Mortgage Rates Move Higher After Testing a New Low

Mortgage rates moved slightly higher after a strong run to the lowest levels we have seen since the end of November.  As the new week got underway, market participants warmed back up to the notion of risk, thus undoing some of the positivity from late last week.  After the bellwether 10yr tested 2.32%, it was unable to follow through today. This morning, I mentioned in my report that we had opened lower, but the tone was not too negative as we saw some of the negative pull back.  However, it did not last this afternoon.

The markets are going to determine if the Fed is going to move in March, and for that to happen, they must believe such.  The Fed makes a lot of statements and warnings that rates are set to move higher but will not surprise markets for fears of major political flak and momentary disruptions. If the FOMC passes at the March meeting, then the word “gradual” in Janet Yellen’s remarks is meaningless. There are just four meetings this year that are accompanied by a Janet Yellen press conference.  Passing in March would suggest a rate increase every other meeting through the rest of the year. More than likely, I have a feeling after reading from my favorite economist, the Fed will move in March, then in September, and another in December.

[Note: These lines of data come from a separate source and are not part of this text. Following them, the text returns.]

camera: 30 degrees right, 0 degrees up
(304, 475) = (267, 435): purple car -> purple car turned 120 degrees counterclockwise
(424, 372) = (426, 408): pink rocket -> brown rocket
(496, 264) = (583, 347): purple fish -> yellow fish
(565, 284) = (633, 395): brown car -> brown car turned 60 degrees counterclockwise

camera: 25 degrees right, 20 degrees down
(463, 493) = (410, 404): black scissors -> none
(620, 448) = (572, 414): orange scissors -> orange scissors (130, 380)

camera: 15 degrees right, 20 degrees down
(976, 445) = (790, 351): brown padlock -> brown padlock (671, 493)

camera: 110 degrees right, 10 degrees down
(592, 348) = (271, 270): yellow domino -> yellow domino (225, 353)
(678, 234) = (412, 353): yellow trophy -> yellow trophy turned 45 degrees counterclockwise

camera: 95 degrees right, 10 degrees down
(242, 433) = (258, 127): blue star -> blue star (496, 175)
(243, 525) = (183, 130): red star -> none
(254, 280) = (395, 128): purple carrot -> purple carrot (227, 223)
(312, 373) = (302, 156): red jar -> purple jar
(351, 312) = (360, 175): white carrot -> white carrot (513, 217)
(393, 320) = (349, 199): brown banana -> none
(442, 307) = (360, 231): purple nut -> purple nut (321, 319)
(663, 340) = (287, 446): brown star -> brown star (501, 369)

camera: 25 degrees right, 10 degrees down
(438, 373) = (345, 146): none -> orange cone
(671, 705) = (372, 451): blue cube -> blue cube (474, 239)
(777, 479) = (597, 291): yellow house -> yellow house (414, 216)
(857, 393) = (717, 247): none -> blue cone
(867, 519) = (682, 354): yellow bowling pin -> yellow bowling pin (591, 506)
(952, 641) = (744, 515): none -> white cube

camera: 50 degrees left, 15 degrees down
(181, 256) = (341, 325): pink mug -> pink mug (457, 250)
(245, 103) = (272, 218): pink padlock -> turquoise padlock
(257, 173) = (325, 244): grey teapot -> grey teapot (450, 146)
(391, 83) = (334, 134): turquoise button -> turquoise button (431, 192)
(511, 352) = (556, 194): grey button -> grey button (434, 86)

Tomorrow evening President Trump is set to speak to a joint session of Congress, similar to a State of the Union address but with no rear-view mirror but all about the future of what he expects. Markets have been eager to get more clarity on fiscal programs.  If the details are well-received, we could continue to see more momentum toward risk, and rates could continue to move higher.

For now, rates are still much closer to 2017's lows.  With all this volatility, I would strongly consider locking loans especially of you are closing in the next 30 days.

In summary, we are back on the pendulum of the same old pattern in bond markets today.  Since we closed last week near the bottom of our recent range, we (of course) lost some ground today, moving back towards 2.4% on treasury yields.  There's a great deal of speculation over tomorrow's address by President Trump, and how growth inducing/inflationary his budget details will be.  Tomorrow's a wild card, so unless you loved to gamble, think about locking in your rate now.